Telegraf collects data and store it in an influxDB. I use Grafana to visualize the data and for alerts.
Now, there are performance issues, if the influxDB queries execute by grafana to check the alert rules.
There are 1262 alerts with the following influx query in:
from(bucket: "IoT")
|> range(start: -1d)
|> filter(fn: (r) => r["_measurement"] == <individuell per alert>)
|> filter(fn: (r) => r["_field"] == <individuell per alert>)

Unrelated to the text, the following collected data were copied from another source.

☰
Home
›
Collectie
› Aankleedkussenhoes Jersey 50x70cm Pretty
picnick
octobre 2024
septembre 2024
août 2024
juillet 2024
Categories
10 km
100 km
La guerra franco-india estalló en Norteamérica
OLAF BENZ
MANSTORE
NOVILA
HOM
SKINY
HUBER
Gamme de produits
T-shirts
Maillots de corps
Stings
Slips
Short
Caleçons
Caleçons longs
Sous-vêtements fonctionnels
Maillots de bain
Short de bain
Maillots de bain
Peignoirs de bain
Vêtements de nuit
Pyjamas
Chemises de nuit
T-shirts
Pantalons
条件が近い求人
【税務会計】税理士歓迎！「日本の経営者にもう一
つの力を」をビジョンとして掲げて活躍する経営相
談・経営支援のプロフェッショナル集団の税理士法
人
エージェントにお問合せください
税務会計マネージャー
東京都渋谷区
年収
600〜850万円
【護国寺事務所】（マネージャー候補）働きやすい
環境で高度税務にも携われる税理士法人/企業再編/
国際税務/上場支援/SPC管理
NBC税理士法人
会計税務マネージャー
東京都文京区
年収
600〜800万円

|> sort(columns: ["_time"], desc: false)
|> map(fn: (r) => {
elapsed_time = if r._value == true then int(v: uint(v: now()) - uint(v: r._time)) / 1000000000 else 0
return { r with elapsed_t: elapsed_time }
})
|> keep(columns: ["elapsed_t", "_time"])
Further I take the last value and check if the value is higher as a threshold.

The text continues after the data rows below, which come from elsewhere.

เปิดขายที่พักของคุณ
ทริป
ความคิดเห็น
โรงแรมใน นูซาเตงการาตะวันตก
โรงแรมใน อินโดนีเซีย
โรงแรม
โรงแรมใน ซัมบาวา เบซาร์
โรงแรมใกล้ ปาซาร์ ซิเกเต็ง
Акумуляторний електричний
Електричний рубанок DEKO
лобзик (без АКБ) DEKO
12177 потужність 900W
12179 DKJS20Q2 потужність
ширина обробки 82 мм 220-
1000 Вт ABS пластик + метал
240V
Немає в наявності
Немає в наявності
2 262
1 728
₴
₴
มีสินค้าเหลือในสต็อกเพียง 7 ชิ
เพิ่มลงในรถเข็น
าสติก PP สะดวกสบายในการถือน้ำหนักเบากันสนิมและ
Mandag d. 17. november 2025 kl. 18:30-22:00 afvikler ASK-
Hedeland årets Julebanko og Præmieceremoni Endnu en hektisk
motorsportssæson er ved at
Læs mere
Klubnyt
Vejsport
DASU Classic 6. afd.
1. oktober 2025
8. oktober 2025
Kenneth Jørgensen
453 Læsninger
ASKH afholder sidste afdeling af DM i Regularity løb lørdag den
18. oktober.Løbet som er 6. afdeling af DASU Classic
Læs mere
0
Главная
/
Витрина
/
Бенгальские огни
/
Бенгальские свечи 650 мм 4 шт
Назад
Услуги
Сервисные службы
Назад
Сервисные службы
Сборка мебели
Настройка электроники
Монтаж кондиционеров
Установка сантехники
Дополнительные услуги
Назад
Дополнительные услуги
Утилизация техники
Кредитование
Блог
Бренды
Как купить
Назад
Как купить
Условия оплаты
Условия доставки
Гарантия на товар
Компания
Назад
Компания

For each alert rule the goal is to check, if the last value is true and if the last value is true, what is the time difference between the time of the value and the current timestamp.

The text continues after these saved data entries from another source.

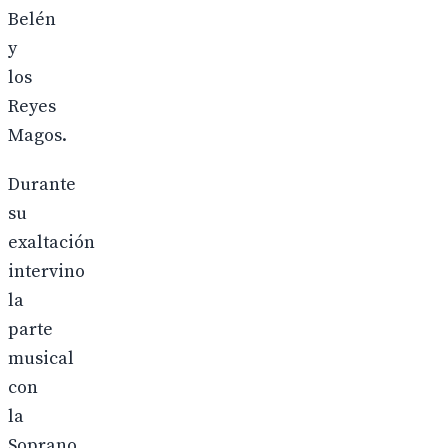
Belén
y
los
Reyes
Magos.
Durante
su
exaltación
intervino
la
parte
musical
con
la
Soprano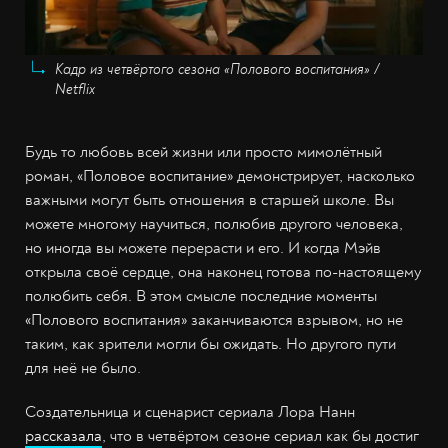
Кадр из четвёртого сезона «Полового воспитания» /
Netflix
Будь то любовь всей жизни или просто мимолётный
роман, «Половое воспитание» демонстрирует, насколько
важными могут быть отношения в старшей школе. Вы
можете многому научиться, полюбив другого человека,
но иногда вы можете перерасти и его. И когда Мэйв
открыла своё сердце, она наконец готова по-настоящему
полюбить себя. В этом смысле последние моменты
«Полового воспитания» заканчиваются взрывом, но не
таким, как зрители могли бы ожидать. Но другого пути
для неё не было.
Создательница и сценарист сериала Лора Нанн
рассказала
, что в четвёртом сезоне сериал как бы достиг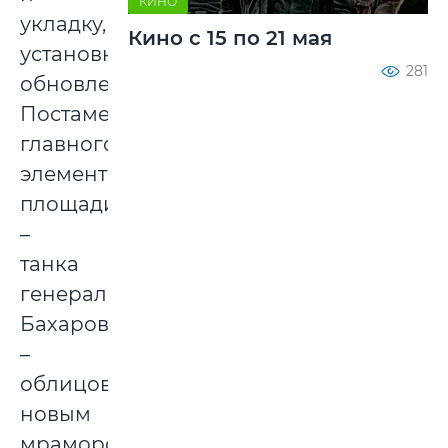
КИНО
укладку,
Кино с 15 по 21 мая
установку,
281
обновление.
Постамент
главного
элемента
площади
–
танка
генерала
Бахарова
–
облицован
новым
мрамором,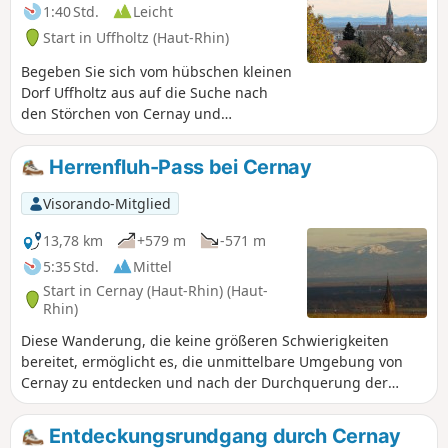
1:40 Std.
Leicht
Start in Uffholtz (Haut-Rhin)
Begeben Sie sich vom hübschen kleinen
Dorf Uffholtz aus auf die Suche nach
den Störchen von Cernay und
entdecken Sie dabei zahlreiche
Sehenswürdigkeiten und schöne
Herrenfluh-Pass bei Cernay
Ausblicke auf die Region. Bei gutem
Wetter können Sie sogar die Alpen
Visorando-Mitglied
sehen!
13,78 km
+579 m
-571 m
5:35 Std.
Mittel
Start in Cernay (Haut-Rhin) (Haut-
Rhin)
Diese Wanderung, die keine größeren Schwierigkeiten
bereitet, ermöglicht es, die unmittelbare Umgebung von
Cernay zu entdecken und nach der Durchquerung der
Weinberge und der Hochebene von La Loh in den
Eichenwald oberhalb von Steinbach einzutauchen. Von
Entdeckungsrundgang durch Cernay
mehreren Aussichtspunkten aus lässt sich ein Großteil der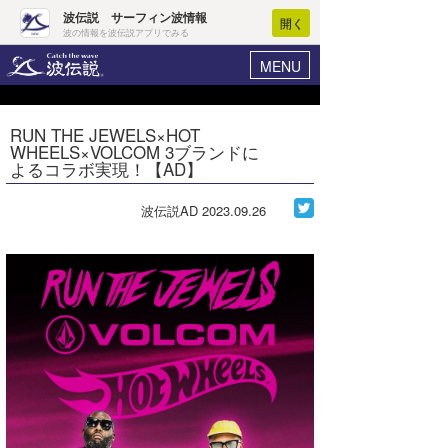
波伝説 サーフィン波情報
開く
波の情報を波伝説アプリでみる
MENU
ニュース
ヘルプ
マイホーム
RUN THE JEWELS×HOT
Core Surf Japan
WHEELS×VOLCOM 3ブランドに
ログイン
よるコラボ実現！【AD】
コンテスト
新規会員登録
波伝説AD
2023.09.26
ファッション/グッズ
波情報･概況
アート＆エンタメ
波予想ツール
WAVE HUNTER
コラム
気象情報
トラベル
ニュース
ショップ情報
サーフィンエリアガイド
ショップ情報
ウラナミ
会員メニュー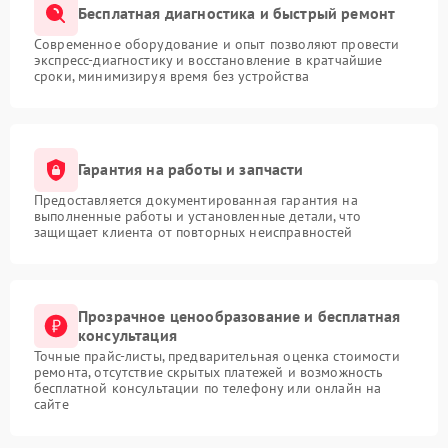
Бесплатная диагностика и быстрый ремонт
Современное оборудование и опыт позволяют провести
экспресс-диагностику и восстановление в кратчайшие
сроки, минимизируя время без устройства
Гарантия на работы и запчасти
Предоставляется документированная гарантия на
выполненные работы и установленные детали, что
защищает клиента от повторных неисправностей
Прозрачное ценообразование и бесплатная
консультация
Точные прайс-листы, предварительная оценка стоимости
ремонта, отсутствие скрытых платежей и возможность
бесплатной консультации по телефону или онлайн на
сайте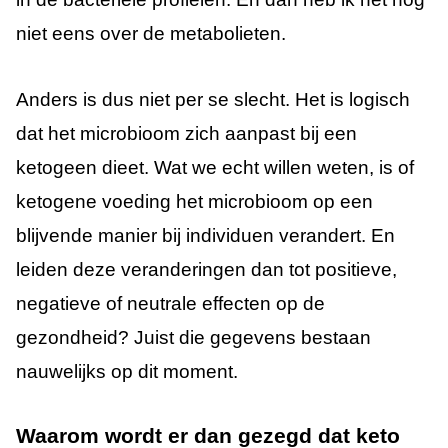
niet eens over de metabolieten.
Anders is dus niet per se slecht. Het is logisch
dat het microbioom zich aanpast bij een
ketogeen dieet. Wat we echt willen weten, is of
ketogene voeding het microbioom op een
blijvende manier bij individuen verandert. En
leiden deze veranderingen dan tot positieve,
negatieve of neutrale effecten op de
gezondheid? Juist die gegevens bestaan
nauwelijks op dit moment.
Waarom wordt er dan gezegd dat keto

If the alert check needs more then 3 minutes. In this time, grafana stucks also and nothing works because the CPUs are in 100% usage. I upgrade the server to 8-cores, each with 2,6GHz and upgrade the RAM to 24GB. The application runs on a windows server 2019 in docker.
How can I mitigate the issues? I aim to provide a smooth and nice to use grafana dashboard.